JON STEWART: He is Aasif Mandvi, and he joins us from Beirut. Thank you for joining us. Aasif, do the people of the Middle East share this administration's clearly more optimistic view of the conflict.
AASIF MANDVI: Oh, absolutely, Jon. It's not often that an entire region is given this kind of chance. Every day the outdoor markets and cafes explode in anticipation. We're like children on Christmas morning. From what I'm told. It's very exciting.
STEWART: Really? The violence and the instability doesn't color that view?
MANDVI: No, no--not at all. As one gentleman told me while standing in the smouldering remains of what was once his village: "you can't get hummus without mashing some chick peas."
STEWART: Really? Because when I see the news, Aasif, people are really ... they seem angry; people are screaming angrily.
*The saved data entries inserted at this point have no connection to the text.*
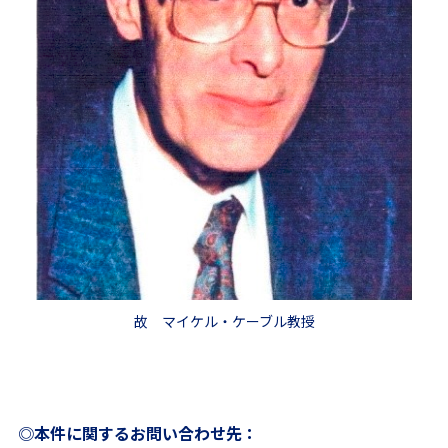
故 マイケル・ケーブル教授
◎本件に関するお問い合わせ先：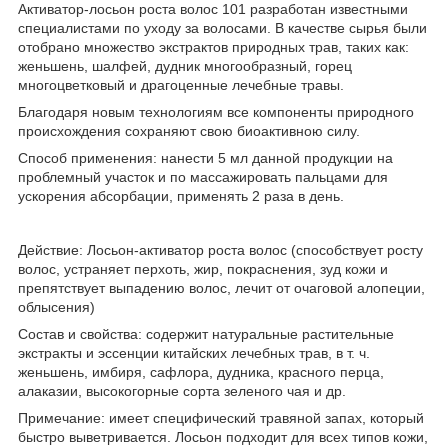
Активатор-лосьон роста волос 101
разработан известными
специалистами по уходу за волосами. В качестве сырья были
отобрано множество экстрактов природных трав, таких как:
женьшень, шалфей, дудник многообразный, горец
многоцветковый и драгоценные лечебные травы.
Благодаря новым технологиям все компоненты природного
происхождения сохраняют свою биоактивною силу.
Способ применения:
нанести 5 мл данной продукции на
проблемный участок и по массажировать пальцами для
ускорения абсорбации, применять 2 раза в день.
Действие: Лосьон-активатор роста волос (способствует росту
волос, устраняет перхоть, жир, покраснения, зуд кожи и
препятствует выпадению волос, лечит от очаговой алопеции,
облысения)
Состав и свойства:
содержит натуральные растительные
экстракты и эссенции китайских лечебных трав, в т. ч.
женьшень, имбиря, сафлора, дудника, красного перца,
алаказии, высокогорные сорта зеленого чая и др.
Примечание:
имеет специфический травяной запах, который
быстро выветривается. Лосьон подходит для всех типов кожи,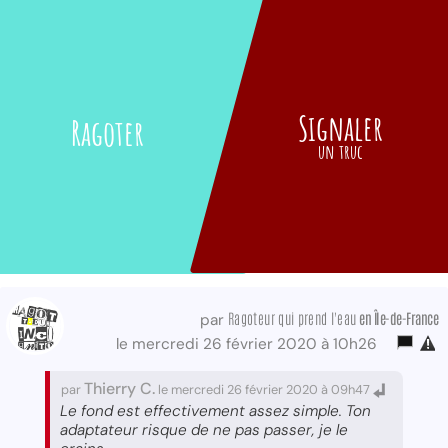
Signaler
Ragoter
un truc
Ragoteur qui prend l'eau
en Île-de-France
par
le mercredi 26 février 2020 à 10h26
Thierry C.
par
le mercredi 26 février 2020 à 09h47
Le fond est effectivement assez simple. Ton
adaptateur risque de ne pas passer, je le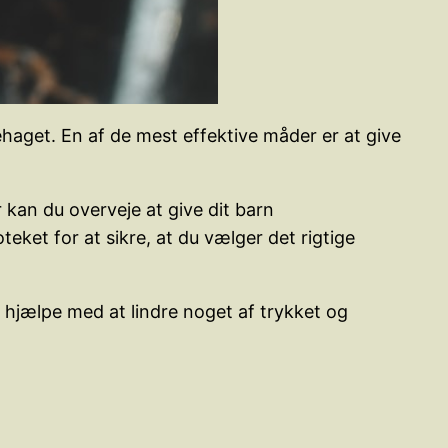
ehaget. En af de mest effektive måder er at give
an du overveje at give dit barn
eket for at sikre, at du vælger det rigtige
 hjælpe med at lindre noget af trykket og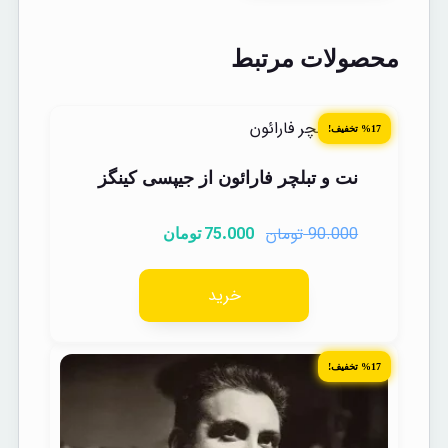
محصولات مرتبط
%17 تخفیف!
نت و تبلچر فارائون از جیپسی کینگز
تومان
75.000
90.000
تومان
خرید
%17 تخفیف!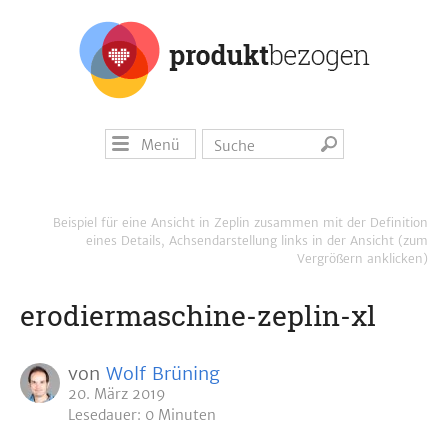
Menü
Beispiel für eine Ansicht in Zeplin zusammen mit der Definition
eines Details, Achsendarstellung links in der Ansicht (zum
Vergrößern anklicken)
erodiermaschine-zeplin-xl
von
Wolf Brüning
20. März 2019
Lesedauer: 0 Minuten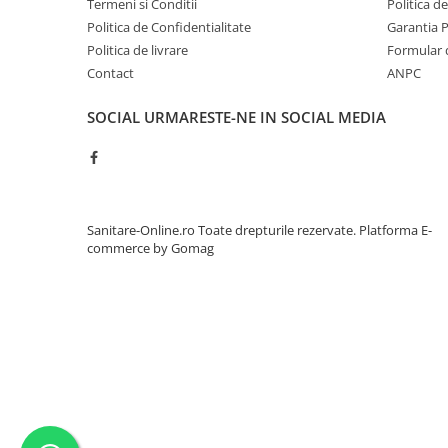
Termeni si Conditii
Politica d
Politica de Confidentialitate
Garantia 
Politica de livrare
Formular 
Contact
ANPC
SOCIAL
URMARESTE-NE IN SOCIAL MEDIA
Sanitare-Online.ro Toate drepturile rezervate.
Platforma E-
commerce by Gomag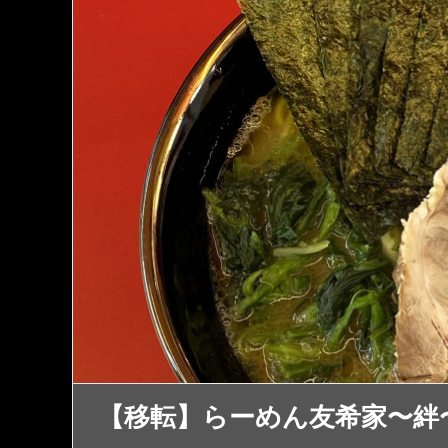
【移転】らーめん友希家〜絆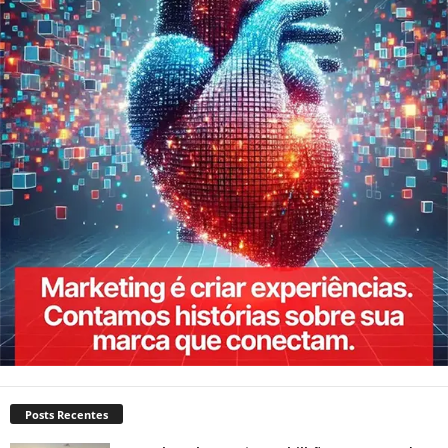
Posts Recentes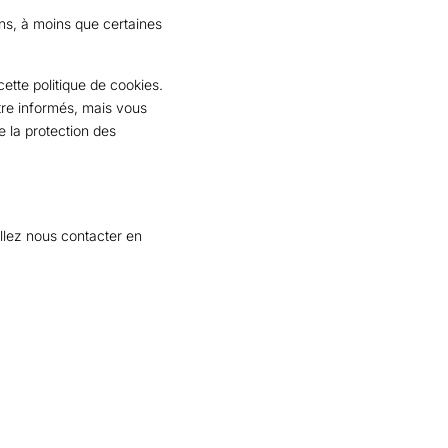
ns, à moins que certaines
ette politique de cookies.
tre informés, mais vous
e la protection des
illez nous contacter en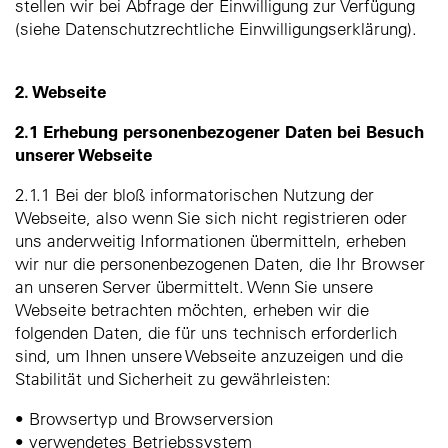
stellen wir bei Abfrage der Einwilligung zur Verfügung
(siehe Datenschutzrechtliche Einwilligungserklärung).
2. Webseite
2.1 Erhebung personenbezogener Daten bei Besuch
unserer Webseite
2.1.1 Bei der bloß informatorischen Nutzung der
Webseite, also wenn Sie sich nicht registrieren oder
uns anderweitig Informationen übermitteln, erheben
wir nur die personenbezogenen Daten, die Ihr Browser
an unseren Server übermittelt. Wenn Sie unsere
Webseite betrachten möchten, erheben wir die
folgenden Daten, die für uns technisch erforderlich
sind, um Ihnen unsere Webseite anzuzeigen und die
Stabilität und Sicherheit zu gewährleisten:
• Browsertyp und Browserversion
• verwendetes Betriebssystem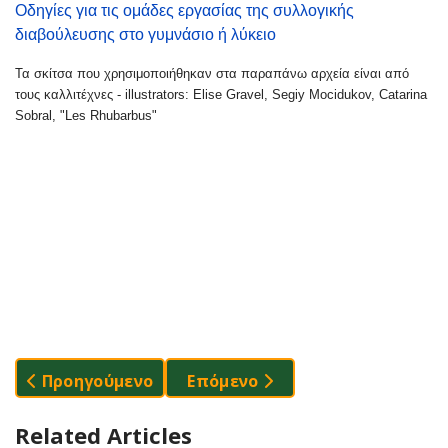
Οδηγίες για τις ομάδες εργασίας της συλλογικής
διαβούλευσης στο γυμνάσιο ή λύκειο
Τα σκίτσα που χρησιμοποιήθηκαν στα παραπάνω αρχεία είναι από
τους καλλιτέχνες - illustrators: Elise Gravel, Segiy Mocidukov, Catarina
Sobral, "Les Rhubarbus"
Προηγούμενο Άρθρο: Διαδικτυακή Έρευνα Για Τη
Επόμενο Άρθρο: Στις 17.5 Η Δ
Προηγούμενο
Επόμενο
Related Articles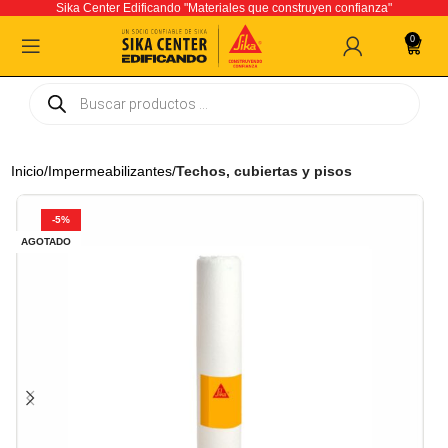
Sika Center Edificando "Materiales que construyen confianza"
0
Inicio
Impermeabilizantes
Techos, cubiertas y pisos
-5%
AGOTADO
MANDVI: Well what did you expect? As Secretary Rice said, we're going through some birth pangs here. And you know how people tend to scream and say things they don't mean when they're in labor. Nonsense like, "how could you do this to me?" Or, "Death to America." And then, once the baby arrives, all is forgiven. What we're going through is exactly like that. I mean, we all understand it in exactly those terms.
STEWART: Aasif I'm--forgive me for asking this, but-- [Sound of bomb exploding] Are--are you okay?
MANDVI: (Shaking head dismissively) Oh yeah, I'm fine. That was just an improvised explosive opportunity. I believe it was filled with what sounded like the flying shards of a better tomorrow. I can't wait to see what will rise from the ashes. (Crosses fingers) I hope it's a parliament.
STEWART: There's no resentment there that these changes that are being brought were perhaps foisted upon the region?
MANDVI: No, no not at all. Over the years, we've grown accustomed to thinking of ourselves as you think of us--tiny abstract drops in an oilfield of possibility. Whether redrawing our borders without regard for ethnicity or religion, or experimenting with unfamiliar forms of governance. We always welcome a chance to test the latest theories of your political scientists.
STEWART: That's an incredible way to look at a terrible situation.
MANDVI: Well, I'm sure it's not different from the way your nation views the events of September 11th: tough day; great opportunity.
STEWART: I don't think we, I don't think we really look at it like that.
MANDVI: Oh? Well. I guess not everyone knows how to respond when opportunity knocks their house down. Jon?
STEWART: Thank you very much, Aasif. That's Aasif Mandvi.